Fall is well under way here on the Hill. That means lovely cool days, gorgeous colors, scarves, boots, hot apple cider… Indeed, after growing up in Canada, then spending high school and college in the desertlands of Arizona, one of the major things I celebrate about being in the Northeast is having distinct seasons. I love all of them! There is something about seasonal change that my body and soul cannot live without — the cyclical nature of time and growth, the end of one thing and the beginning of another.

Among the many things that fall marks is harvest time and the change in the foods available to us and what we eat. Hot stews make some of the greatest meals now, and this one is a favorite in our household. You might say fall came early over here, as both my husband and his dad love slow-cooked meats and stews, so when my father-in-law came for a visit in August, this was an obvious dish to put on the menu.

Bo kho is actually my husband’s favorite Vietnamese dish. It’s his regular order at any Vietnamese restaurant that serves something other than pho. And what he loves even more than slow-cooked meats is soft, gelatinous beef tendon. So when we make bo kho at home, we make sure to include plenty of that.

Bo kho is another one of those French-influenced Vietnamese dishes. It’s essentially a French ragout with Asian spices. In Vietnam, it’s actually eaten for breakfast and often with a baguette for sopping up the sauce. At Vietnamese restaurants in North America, you will often have the option of eating bo kho with baguette, rice noodles, or egg noodles, all of which make for a hearty, comforting meal. It’s served with Thai basil, a squeeze of lime, and a dipping sauce of salt, pepper, and lime.

Bo Kho
Makes 6 servings

This can be made in either a slow cooker or a Dutch oven. Beef tendon is very tough and requires cooking separately for several hours to become tender. We like our tendon super soft and gelatinous rather than chewy, so we simmer it for a good number of hours, until it can be easily sliced through, before adding it to the stew to simmer even longer and to soak up some flavor.

1.5 lbs beef tendon
1 tsp baking soda
1.5 lbs beef chuck or shank

1 tsp salt
1 tsp sugar
1 Tbsp fish sauce
1 6-oz can tomato paste
2 bay leaves
2 star anise
3 cloves
3 stalks lemongrass, cut into 4-inch pieces and bruised
1 tsp curry powder
1 tsp 5-spice powder

2 Tbsp vegetable or canola oil
2 cloves garlic, crushed
beef broth or water
3 medium carrots, cut into thick slices

baguette, rice noodles, or egg noodles
Thai basil
lime wedges
salt, pepper, and lime dipping sauce

1. Boil a pot of water with the beef tendon and 1 tsp of baking soda. Simmer for 3 hours or until tendon becomes tender enough for a knife to cut through it with some ease.
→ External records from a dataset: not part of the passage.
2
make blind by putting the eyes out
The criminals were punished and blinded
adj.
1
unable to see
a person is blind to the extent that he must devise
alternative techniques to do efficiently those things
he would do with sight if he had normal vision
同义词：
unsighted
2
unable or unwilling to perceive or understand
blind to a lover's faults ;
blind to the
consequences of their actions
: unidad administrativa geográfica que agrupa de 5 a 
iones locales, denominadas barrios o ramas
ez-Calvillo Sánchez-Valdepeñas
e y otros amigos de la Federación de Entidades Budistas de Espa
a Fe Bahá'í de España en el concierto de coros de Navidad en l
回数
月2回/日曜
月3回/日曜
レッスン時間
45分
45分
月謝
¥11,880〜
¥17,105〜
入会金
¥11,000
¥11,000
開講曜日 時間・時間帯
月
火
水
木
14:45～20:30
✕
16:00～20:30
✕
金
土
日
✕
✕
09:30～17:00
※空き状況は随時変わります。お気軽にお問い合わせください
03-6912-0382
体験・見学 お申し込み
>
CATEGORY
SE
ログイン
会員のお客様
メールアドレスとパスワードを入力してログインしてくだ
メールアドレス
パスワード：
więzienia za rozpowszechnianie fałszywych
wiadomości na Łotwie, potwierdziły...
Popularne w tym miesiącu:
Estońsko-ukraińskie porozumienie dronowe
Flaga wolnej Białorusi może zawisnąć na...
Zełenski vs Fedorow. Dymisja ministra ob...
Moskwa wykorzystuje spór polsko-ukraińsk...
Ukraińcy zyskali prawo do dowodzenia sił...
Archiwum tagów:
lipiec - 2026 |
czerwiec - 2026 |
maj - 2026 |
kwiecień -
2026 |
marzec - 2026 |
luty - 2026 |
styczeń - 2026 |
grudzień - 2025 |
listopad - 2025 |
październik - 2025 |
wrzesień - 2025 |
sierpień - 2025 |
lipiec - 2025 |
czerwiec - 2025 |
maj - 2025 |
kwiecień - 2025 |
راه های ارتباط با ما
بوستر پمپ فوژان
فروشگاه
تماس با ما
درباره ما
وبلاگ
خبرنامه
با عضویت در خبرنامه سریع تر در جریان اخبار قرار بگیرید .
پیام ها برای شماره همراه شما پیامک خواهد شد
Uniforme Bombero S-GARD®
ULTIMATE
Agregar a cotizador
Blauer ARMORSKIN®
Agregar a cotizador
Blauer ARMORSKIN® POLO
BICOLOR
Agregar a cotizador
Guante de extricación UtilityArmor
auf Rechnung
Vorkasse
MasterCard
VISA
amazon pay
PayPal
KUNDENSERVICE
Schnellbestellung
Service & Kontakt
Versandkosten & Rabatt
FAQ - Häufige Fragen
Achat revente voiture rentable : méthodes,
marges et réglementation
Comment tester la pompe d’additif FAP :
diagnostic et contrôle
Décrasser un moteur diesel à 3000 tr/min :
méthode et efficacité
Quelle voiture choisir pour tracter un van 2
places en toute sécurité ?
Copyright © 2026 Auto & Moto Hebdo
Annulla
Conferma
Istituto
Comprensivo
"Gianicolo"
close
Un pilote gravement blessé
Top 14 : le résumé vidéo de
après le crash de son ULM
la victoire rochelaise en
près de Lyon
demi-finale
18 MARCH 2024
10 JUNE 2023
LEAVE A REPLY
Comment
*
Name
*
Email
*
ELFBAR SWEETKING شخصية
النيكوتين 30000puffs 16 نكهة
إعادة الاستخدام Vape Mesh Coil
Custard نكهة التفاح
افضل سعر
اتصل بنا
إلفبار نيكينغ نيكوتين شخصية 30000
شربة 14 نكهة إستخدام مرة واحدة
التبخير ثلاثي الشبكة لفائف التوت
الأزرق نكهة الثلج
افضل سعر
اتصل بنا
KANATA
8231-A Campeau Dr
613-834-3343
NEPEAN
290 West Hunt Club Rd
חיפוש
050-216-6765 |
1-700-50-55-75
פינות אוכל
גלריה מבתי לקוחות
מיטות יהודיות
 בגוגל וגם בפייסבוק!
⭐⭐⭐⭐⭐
You may want to simmer this in a slow cooker overnight, so that the tendon is ready to cook in the stew the next day. When tendon is tender, drain and rinse. Cut the tendon in half lengthwise and then into pieces about 2 inches long.

2. Wash and pat dry the beef chuck or shank. Cut into 1.5-inch cubes. Mix in the marinade ingredients. Let marinate for 30 minutes and up to overnight.

3. Heat the oil on medium-high, and then add the crushed cloves of garlic. When the garlic begins to brown, add the marinated beef chuck/shank, along with all the marinade ingredients, and let it brown. You may want to do this in several batches to avoid overcrowding the pot, so that the meat sears rather than steams. Put all the meat, plus the cooked tendon, back into the pot. Then add enough beef broth or water to cover everything by an inch or so.

4. Let the stew simmer on low for about 3 hours. (You can also transfer the stew to a slow cooker at this point and cook on low overnight.) Add carrots to cook during the last half hour.

5. Serve the stew in shallow dishes with baguette, or serve over rice or egg noodles. Include Thai basil, lime wedges for squeezing over, and salt, pepper, and lime dipping sauce for the meat.